原來,僧格林沁接到咸豐帝讓他做好戰備的諭令後,巴夏禮卻向載垣、僧格林沁提出蠻橫要求,要求將張家灣的清軍全行撤退。張家灣是咸豐帝的底線,他也有諭令,一旦聯軍到了張家灣就要全力抵抗,不再考慮與敵議和。現在巴夏禮卻提出這麼無理的要求,載垣怎能答應?僧格林沁吃了敗仗,心裡正在搓火,自是不肯答應。

巴夏禮在要求清軍撤退張家灣的同時,又提出了親遞國書的要求,並且表示要按西方的禮制覲見皇上。巴夏禮甚至還說,如果不讓親遞國書就是中國不願和好。

巴夏禮的狂悖要求,在談判與戰場一線的載垣、僧格林沁都是難以接受的。因此,僧格林沁一生氣就將巴夏禮扣押了起來,當時被扣押的英國人還有英國翻譯洛奇以及隨員26名、法國人13名。

大清扣押英使巴夏禮,要其寫“退兵書”,“退兵書”竟無人能識

前往中國的英國商人


扣押巴夏禮,怡親王載垣也十分支持。
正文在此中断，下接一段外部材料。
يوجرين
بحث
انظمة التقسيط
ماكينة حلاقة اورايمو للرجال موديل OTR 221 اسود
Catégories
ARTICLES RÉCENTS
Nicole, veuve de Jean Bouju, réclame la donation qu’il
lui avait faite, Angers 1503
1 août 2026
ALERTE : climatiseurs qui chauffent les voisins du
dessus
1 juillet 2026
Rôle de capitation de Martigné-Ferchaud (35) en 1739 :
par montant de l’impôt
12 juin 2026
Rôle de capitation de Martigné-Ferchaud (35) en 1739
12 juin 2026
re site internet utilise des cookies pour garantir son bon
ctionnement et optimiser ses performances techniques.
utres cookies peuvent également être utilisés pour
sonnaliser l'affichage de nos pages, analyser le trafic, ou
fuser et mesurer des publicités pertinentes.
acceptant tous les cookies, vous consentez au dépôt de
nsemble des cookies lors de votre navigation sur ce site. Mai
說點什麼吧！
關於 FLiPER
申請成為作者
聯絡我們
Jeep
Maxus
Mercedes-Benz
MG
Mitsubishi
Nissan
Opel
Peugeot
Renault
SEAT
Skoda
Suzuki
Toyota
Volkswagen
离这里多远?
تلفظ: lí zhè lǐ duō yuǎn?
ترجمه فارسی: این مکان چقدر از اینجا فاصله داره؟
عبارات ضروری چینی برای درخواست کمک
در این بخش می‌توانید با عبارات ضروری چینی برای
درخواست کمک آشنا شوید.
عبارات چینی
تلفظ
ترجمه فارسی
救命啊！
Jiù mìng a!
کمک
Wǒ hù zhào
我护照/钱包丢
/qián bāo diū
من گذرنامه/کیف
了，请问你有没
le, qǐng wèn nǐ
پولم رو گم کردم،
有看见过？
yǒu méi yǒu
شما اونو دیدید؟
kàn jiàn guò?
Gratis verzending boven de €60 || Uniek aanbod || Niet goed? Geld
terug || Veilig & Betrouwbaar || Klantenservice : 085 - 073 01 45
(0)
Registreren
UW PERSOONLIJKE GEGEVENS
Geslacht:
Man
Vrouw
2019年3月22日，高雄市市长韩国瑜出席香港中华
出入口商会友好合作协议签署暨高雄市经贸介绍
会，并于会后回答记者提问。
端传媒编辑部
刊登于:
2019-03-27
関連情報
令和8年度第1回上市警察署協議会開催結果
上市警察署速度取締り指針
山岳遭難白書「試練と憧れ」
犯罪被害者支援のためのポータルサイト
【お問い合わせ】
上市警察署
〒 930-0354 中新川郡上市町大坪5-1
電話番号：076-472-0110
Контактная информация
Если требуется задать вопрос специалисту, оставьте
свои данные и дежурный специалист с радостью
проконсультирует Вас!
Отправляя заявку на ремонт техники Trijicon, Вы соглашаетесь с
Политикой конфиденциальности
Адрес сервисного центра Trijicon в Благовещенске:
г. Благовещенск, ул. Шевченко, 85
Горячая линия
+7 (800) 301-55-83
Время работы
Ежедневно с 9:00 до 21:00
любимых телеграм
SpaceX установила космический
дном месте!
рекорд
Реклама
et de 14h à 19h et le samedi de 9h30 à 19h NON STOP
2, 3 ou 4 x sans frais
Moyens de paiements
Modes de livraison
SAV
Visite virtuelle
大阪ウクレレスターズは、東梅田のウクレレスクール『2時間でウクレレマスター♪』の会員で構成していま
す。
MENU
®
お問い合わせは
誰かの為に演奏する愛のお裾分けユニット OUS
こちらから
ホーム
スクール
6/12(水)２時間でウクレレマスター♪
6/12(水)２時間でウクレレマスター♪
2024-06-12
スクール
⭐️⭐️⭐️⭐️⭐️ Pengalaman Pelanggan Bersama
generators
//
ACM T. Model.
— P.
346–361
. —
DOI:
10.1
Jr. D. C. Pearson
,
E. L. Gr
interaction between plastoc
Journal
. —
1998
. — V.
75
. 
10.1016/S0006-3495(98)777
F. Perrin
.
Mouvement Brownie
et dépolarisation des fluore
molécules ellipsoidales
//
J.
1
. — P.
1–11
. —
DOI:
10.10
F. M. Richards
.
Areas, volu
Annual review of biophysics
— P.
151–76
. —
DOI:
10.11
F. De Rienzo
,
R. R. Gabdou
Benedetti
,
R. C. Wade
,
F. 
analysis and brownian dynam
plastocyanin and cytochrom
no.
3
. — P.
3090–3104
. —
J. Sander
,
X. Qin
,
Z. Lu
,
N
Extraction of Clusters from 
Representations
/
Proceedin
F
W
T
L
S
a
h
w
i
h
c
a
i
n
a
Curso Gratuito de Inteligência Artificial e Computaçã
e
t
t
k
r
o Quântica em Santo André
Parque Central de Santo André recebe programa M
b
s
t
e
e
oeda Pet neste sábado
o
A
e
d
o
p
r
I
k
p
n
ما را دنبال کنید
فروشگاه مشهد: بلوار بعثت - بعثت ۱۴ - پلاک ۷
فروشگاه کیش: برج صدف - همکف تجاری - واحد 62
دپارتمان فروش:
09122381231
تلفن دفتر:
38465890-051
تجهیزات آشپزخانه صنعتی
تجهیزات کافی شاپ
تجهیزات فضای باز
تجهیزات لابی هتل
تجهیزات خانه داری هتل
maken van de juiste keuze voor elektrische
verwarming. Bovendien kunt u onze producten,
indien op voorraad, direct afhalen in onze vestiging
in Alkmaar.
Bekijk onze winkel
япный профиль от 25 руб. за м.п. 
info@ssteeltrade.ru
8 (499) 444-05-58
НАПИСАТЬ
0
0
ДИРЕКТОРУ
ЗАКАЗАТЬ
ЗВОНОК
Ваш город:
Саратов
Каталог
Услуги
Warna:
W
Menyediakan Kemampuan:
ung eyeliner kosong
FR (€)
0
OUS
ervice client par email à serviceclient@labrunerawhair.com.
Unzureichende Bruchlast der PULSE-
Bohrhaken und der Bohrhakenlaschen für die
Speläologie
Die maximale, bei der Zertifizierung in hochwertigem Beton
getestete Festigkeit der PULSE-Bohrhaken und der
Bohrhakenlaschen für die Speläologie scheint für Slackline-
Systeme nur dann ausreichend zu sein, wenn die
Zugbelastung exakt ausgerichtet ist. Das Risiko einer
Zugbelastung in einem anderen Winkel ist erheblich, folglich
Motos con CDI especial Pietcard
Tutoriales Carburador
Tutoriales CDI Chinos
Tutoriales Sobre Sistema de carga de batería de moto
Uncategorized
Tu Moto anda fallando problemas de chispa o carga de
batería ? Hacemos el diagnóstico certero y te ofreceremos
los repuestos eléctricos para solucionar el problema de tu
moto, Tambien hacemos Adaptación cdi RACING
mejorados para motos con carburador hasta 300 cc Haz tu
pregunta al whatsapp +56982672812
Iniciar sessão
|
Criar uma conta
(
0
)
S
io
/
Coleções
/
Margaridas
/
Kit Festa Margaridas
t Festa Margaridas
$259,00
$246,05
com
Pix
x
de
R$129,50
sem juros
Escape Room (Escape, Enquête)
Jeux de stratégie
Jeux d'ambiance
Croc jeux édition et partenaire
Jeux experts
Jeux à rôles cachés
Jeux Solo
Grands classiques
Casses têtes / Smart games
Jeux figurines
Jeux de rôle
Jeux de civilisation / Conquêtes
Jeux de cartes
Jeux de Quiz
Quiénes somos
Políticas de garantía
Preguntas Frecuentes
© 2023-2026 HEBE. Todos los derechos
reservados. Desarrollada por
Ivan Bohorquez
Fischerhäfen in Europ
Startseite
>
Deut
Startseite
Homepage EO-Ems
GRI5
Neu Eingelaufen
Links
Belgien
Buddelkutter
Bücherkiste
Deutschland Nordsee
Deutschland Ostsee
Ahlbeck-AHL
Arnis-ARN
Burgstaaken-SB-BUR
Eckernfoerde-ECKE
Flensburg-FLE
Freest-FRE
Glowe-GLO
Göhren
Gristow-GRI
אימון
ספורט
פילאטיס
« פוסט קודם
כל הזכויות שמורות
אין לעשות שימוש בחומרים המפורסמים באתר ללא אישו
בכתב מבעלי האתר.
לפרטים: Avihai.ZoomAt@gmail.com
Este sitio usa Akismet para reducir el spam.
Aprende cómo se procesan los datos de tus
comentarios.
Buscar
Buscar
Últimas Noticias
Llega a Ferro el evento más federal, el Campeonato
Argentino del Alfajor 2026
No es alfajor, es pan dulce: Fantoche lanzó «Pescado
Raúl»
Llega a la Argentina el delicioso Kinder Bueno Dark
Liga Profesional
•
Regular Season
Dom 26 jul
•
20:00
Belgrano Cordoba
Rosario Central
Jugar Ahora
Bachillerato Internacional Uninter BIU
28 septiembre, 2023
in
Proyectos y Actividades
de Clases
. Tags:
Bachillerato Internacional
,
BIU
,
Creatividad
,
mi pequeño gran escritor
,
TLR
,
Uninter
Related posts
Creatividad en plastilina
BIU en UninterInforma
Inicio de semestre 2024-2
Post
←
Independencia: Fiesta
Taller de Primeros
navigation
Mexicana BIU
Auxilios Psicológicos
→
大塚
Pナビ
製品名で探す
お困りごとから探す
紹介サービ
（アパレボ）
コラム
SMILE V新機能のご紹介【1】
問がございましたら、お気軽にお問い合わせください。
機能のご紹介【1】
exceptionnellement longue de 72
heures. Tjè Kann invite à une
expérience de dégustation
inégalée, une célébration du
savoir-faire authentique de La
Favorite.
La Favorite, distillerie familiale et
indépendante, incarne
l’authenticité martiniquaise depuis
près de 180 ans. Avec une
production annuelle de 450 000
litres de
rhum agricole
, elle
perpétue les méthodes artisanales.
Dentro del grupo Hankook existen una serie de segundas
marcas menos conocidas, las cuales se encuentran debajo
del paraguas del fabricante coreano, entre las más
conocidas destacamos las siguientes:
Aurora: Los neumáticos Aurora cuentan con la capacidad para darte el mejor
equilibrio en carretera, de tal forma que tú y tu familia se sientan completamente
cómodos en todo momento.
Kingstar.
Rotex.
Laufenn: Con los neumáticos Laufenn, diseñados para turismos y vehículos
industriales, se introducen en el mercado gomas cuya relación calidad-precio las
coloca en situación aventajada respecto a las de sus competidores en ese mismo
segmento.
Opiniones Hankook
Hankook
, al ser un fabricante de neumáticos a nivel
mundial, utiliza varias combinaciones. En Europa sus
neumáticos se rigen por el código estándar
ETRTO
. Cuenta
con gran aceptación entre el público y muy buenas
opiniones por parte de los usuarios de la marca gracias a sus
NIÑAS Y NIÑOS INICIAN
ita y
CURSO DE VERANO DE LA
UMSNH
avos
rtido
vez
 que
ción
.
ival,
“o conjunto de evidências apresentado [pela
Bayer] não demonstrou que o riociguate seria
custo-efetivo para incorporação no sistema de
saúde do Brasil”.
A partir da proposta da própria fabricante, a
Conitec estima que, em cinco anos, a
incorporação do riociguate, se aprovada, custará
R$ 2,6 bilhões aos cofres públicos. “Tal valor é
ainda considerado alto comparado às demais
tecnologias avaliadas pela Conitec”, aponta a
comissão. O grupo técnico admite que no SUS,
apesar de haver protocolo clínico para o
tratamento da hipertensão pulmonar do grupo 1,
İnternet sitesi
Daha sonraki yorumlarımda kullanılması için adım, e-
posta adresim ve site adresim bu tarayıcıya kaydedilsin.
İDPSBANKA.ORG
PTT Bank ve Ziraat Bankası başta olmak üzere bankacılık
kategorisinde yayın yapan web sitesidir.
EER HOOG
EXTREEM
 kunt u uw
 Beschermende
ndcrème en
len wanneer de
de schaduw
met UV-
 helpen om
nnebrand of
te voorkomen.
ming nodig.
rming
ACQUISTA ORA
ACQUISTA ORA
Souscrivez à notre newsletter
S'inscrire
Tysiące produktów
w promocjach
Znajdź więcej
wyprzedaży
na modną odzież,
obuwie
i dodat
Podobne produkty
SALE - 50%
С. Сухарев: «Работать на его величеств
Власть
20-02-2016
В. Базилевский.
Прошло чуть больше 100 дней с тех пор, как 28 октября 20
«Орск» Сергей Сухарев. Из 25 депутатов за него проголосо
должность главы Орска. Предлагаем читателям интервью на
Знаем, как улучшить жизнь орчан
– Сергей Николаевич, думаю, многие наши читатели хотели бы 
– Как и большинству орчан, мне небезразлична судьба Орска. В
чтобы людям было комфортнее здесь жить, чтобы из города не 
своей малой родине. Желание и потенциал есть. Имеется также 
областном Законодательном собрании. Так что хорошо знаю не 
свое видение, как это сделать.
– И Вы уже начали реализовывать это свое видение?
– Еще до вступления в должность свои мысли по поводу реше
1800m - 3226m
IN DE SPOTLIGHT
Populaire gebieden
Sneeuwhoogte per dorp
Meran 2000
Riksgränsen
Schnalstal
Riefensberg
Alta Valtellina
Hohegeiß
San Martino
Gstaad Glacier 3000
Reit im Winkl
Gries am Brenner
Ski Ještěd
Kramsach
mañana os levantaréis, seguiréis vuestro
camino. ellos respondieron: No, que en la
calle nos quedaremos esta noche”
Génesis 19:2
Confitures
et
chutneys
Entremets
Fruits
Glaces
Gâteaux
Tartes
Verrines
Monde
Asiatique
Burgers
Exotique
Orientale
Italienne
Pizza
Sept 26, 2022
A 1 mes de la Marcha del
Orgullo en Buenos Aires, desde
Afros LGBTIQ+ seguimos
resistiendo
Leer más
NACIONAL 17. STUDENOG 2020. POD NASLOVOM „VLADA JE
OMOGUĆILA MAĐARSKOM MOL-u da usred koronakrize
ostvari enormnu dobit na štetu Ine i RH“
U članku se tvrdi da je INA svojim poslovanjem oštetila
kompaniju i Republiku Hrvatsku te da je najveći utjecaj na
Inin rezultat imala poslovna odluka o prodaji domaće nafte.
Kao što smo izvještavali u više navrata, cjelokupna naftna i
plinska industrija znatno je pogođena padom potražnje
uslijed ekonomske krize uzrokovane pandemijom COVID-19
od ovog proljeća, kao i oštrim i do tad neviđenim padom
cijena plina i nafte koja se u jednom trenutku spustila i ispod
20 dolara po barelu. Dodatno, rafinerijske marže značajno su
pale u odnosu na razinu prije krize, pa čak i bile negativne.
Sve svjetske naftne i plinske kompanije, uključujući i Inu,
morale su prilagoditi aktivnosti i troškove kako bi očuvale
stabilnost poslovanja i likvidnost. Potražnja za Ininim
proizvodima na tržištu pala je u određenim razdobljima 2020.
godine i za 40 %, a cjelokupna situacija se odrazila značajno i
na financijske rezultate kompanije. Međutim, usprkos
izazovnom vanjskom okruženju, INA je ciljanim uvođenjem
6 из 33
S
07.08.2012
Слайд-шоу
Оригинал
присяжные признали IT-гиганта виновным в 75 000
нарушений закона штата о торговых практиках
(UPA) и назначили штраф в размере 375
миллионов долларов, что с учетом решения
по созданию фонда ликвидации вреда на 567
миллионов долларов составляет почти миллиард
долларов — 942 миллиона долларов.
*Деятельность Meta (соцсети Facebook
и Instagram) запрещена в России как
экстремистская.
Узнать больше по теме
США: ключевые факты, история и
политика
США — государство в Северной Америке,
他上奏咸豐帝說:“該夷巴夏禮善能用兵,各夷均聽其指使,現已就擒,該夷兵心必亂,乘此剿辦,諒可必操勝算。”[2]

以為捉住了巴夏禮即可在軍事上獲勝,載垣認為這是“擒賊先擒王”的兵家之道。他想得太簡單了,他沒料到此後的戰事更是一敗塗地。無奈之下,

他便讓關在北京刑部北監的巴夏禮寫“退兵書”,而巴夏禮所寫的“退兵書”又讓他們瞠目,“該書只寫英文,不寫漢文”。 偌大個北京城,清朝找不出一個懂英文的人。這事情的本身,就能說明大清存在許多問題。

這還不是主要的,僧格林沁不懂外交原則的扣押英國外交官,希望以此要挾英法聯軍,達到迫使其退兵的目的。但是英法聯軍卻不這麼看,認為大清國扣押談判代表,是對他們極大地羞辱,因而開始了更加瘋狂的報復。

參考文獻:


[1]徐立亭:《咸豐、同治帝》,吉林文史出版社1993年版,第132頁。

[2]劉華明等著:《慈禧全傳》印刷工業出版社2001年版,第51頁,。